= Stage Right! =

American theatre company and school

Stage Right! is a professional theatre company and performing arts school located in Greensburg, Pennsylvania. Established in 1998 as an organization for young people to take classes in musical theatre by Chris Rizk, Stage Right! also became a professional theatre company in 1999, established by artistic director Anthony Marino, Rizk's brother. The company produces a full season of musicals, utilizing professional actors from the Pittsburgh theatre scene as well as students from their classes.

In spring 2013, Stage Right moved its studio a few blocks to a larger space at 105 W Fourth Street, Greensburg.

The season is supplemented with many other opportunities to utilize the talents of the students, including an "all-county musical" featuring students from local high school theatre programs, children's plays, summer camp productions, and Books Come Alive!, a series of adaptations of children's books performed at libraries throughout the area. The company is also notable for its annual production of The Rocky Horror Show every Halloween. Many of Stage Right!'s students have had success in Pittsburgh Public Theater's Shakespeare Monologue and Scene Contest, as well as going on to well-respected college theatre programs such as Carnegie Mellon University, Point Park University, New York University, Seton Hill University, Syracuse University, and Shenandoah University. Stage Right! alums have also had success in professional theatre, working in such venues as York Theatre, Off the Wall Productions, Bricolage Production Company, Pittsburgh Irish and Classical Theatre, Prime Stage Theatre, Pittsburgh Civic Light Opera, Pittsburgh Musical Theater, St. Vincent Summer Theatre, City Theatre, Terra Nova Theatre Group, MCC Theater, and 12 Peers Theater, as well as having had their work featured in the Pittsburgh New Works Festival.

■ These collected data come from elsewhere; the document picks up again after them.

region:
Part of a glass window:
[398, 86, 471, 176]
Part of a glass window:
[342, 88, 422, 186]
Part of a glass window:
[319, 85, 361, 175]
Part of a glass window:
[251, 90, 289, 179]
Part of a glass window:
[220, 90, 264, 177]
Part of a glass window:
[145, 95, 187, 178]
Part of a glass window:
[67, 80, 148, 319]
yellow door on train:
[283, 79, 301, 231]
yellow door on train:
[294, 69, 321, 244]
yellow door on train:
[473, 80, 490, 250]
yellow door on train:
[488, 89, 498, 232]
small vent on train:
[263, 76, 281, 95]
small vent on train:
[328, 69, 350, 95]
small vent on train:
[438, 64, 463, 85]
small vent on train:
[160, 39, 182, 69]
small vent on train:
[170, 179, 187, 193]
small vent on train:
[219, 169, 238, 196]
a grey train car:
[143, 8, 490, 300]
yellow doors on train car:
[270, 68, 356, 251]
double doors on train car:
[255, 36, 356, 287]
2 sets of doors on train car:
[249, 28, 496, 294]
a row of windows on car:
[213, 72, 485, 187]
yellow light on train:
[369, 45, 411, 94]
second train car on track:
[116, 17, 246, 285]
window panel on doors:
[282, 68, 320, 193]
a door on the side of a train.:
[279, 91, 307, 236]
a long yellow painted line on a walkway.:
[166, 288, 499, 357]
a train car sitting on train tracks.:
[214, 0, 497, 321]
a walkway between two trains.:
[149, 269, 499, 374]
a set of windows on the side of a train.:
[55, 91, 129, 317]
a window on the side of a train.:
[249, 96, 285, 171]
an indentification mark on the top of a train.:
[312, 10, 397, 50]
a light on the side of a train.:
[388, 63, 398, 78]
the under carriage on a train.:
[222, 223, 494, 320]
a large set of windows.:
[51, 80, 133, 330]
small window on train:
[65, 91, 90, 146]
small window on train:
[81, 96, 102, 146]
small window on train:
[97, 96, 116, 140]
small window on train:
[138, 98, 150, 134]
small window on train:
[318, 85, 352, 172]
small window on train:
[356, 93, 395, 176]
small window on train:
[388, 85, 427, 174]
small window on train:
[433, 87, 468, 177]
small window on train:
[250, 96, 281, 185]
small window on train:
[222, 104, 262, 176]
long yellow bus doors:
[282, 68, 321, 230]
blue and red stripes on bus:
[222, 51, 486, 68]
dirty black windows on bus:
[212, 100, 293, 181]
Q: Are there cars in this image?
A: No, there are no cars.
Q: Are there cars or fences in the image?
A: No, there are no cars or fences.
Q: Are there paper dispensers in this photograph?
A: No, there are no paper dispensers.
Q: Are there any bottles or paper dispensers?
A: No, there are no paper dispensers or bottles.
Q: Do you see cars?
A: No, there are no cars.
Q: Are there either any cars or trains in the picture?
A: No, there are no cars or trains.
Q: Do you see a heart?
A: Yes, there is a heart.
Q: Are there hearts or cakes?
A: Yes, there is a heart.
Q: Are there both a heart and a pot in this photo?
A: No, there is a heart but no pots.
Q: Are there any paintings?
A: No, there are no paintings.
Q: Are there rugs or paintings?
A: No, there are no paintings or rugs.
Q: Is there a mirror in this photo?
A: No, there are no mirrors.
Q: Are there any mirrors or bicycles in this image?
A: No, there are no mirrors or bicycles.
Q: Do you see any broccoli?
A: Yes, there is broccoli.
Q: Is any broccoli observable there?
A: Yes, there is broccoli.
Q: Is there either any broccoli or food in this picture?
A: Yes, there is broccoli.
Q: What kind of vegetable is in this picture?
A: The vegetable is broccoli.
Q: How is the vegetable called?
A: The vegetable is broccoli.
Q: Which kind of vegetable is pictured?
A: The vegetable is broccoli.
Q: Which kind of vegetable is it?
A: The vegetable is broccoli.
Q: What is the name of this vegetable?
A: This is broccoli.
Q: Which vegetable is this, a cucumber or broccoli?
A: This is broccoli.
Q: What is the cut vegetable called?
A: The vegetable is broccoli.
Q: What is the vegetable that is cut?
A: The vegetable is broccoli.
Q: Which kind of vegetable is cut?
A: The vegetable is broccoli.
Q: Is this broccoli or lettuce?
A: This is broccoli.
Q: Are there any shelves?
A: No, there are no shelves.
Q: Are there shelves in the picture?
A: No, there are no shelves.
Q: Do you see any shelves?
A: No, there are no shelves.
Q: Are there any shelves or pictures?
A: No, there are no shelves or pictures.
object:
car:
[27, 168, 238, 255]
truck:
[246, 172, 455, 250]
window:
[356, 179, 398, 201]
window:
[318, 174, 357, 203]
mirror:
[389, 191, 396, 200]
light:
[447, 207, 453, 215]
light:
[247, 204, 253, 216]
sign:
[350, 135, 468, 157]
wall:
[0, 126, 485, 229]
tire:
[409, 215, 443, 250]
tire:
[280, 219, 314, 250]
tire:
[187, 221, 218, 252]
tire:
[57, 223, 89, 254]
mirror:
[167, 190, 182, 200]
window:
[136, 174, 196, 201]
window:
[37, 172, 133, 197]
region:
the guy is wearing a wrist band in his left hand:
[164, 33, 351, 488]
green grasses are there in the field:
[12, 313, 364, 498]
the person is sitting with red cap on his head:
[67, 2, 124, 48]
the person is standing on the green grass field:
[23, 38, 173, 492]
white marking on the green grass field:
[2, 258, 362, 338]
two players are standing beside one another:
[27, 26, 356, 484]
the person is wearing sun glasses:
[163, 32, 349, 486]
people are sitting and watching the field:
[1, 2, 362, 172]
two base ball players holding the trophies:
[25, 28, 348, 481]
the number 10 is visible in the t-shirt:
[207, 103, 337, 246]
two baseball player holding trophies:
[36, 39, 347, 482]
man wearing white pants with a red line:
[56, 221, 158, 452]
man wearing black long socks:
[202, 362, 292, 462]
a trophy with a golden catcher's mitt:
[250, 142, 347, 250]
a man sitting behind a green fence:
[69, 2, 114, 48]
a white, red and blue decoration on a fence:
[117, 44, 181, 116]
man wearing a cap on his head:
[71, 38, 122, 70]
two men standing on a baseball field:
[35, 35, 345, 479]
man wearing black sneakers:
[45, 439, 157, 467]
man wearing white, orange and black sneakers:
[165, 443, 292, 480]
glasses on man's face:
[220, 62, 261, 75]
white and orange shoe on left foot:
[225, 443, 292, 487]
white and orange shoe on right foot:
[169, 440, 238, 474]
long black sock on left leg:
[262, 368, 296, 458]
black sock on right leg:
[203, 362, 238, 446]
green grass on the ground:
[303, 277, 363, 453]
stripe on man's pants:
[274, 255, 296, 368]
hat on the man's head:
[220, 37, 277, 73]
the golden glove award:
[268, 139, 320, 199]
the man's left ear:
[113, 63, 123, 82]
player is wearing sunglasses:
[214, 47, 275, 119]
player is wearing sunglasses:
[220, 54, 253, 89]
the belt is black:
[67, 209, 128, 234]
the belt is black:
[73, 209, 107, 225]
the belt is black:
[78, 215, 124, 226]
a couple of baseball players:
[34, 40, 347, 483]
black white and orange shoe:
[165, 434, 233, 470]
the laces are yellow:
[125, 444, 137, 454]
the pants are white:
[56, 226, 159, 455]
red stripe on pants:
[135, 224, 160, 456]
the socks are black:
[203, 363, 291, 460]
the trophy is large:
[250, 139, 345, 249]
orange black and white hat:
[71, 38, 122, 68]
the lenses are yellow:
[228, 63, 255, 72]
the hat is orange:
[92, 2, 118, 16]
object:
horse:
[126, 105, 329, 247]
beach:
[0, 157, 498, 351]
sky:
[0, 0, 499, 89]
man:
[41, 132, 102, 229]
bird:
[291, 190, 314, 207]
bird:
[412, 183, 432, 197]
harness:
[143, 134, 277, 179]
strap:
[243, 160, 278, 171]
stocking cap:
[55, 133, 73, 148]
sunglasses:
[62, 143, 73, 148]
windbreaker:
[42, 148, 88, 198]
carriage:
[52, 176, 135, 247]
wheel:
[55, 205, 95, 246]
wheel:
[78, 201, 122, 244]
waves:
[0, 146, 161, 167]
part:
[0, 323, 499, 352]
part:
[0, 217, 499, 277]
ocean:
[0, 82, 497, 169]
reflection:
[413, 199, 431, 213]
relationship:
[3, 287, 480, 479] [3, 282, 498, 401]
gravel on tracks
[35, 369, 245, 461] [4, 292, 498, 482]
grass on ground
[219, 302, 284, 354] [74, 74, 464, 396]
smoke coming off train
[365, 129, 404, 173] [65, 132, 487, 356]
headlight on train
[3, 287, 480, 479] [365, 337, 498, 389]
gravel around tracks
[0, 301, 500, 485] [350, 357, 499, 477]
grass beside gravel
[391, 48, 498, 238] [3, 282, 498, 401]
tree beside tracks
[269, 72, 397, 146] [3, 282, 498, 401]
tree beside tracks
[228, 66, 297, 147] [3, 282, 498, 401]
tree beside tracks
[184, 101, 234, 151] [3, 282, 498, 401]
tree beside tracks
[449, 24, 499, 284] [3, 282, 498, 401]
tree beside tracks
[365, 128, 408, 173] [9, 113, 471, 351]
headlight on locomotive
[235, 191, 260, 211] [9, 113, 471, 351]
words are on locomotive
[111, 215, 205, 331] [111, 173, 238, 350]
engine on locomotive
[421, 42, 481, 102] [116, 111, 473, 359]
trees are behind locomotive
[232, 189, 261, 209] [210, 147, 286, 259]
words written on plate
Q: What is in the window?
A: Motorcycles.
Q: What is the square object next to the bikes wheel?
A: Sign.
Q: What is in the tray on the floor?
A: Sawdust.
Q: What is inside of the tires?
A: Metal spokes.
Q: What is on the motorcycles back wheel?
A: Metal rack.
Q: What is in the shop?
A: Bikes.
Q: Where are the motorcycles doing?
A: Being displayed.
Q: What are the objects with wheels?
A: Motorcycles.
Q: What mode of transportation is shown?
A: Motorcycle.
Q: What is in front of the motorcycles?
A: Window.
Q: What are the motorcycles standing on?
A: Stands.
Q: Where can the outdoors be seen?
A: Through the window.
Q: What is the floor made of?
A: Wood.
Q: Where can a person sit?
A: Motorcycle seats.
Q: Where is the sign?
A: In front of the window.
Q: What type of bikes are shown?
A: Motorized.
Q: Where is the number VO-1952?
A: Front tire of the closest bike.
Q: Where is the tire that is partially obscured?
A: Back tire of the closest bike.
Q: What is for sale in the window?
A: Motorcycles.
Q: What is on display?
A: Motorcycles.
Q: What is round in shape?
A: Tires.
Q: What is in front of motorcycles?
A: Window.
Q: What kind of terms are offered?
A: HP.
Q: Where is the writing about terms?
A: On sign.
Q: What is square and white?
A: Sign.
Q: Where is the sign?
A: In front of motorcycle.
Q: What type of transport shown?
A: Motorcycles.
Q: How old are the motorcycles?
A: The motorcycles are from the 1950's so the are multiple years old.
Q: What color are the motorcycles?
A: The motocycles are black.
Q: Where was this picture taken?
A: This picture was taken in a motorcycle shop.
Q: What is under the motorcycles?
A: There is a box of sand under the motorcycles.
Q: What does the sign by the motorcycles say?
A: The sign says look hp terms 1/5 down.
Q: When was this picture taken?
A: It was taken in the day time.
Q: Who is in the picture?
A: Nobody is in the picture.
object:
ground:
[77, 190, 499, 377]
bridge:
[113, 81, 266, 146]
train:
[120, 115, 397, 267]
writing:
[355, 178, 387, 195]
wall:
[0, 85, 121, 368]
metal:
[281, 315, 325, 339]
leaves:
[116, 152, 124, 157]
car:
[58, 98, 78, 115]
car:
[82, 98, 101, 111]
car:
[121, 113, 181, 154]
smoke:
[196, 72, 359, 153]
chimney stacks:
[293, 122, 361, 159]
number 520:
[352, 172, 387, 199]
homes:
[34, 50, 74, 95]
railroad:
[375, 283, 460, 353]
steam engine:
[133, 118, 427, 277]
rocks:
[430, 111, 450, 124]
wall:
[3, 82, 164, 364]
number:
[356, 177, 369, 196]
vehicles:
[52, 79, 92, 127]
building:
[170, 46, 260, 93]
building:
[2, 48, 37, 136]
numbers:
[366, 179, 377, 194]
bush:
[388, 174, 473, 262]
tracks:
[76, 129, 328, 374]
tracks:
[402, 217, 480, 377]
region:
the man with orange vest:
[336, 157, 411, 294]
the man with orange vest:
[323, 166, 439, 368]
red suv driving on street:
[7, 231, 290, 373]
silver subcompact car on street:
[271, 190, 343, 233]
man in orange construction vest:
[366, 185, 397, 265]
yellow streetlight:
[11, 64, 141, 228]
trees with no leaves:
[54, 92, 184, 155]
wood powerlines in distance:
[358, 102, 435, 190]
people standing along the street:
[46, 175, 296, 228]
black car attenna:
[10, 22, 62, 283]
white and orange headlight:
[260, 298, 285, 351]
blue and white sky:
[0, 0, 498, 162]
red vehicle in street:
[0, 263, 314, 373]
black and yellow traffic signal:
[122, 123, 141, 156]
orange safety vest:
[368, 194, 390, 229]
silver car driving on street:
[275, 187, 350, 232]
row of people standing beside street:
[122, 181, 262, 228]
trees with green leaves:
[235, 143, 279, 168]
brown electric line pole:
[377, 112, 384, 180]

== Guinness world record holder ==
Stage Right! earned the Guinness word record for fastest theatrical production on March 9, 2019 by staging a production of "Children of Eden" from start to finish in 14 hours and 30 minutes. The production beat the previous world record held by the Sharpe Academy of Theatre Arts for its 15-hour production of Annie.

== Mistreatment allegations ==
In 2021 a group called Stage Right Survivors had collected alleged firsthand accounts of "bullying, misconduct, manipulation, and retaliation", perpetrated by one founding employee whose behavior (according to the aforementioned critics) was not checked by the school's leadership. The school's Board of Directors was quoted as saying, "We take these allegations seriously and are conducting an investigation to ensure that we can safely provide this creative outlet for more than 300 children in our community." Several months later, that founding employee was no longer working for the company.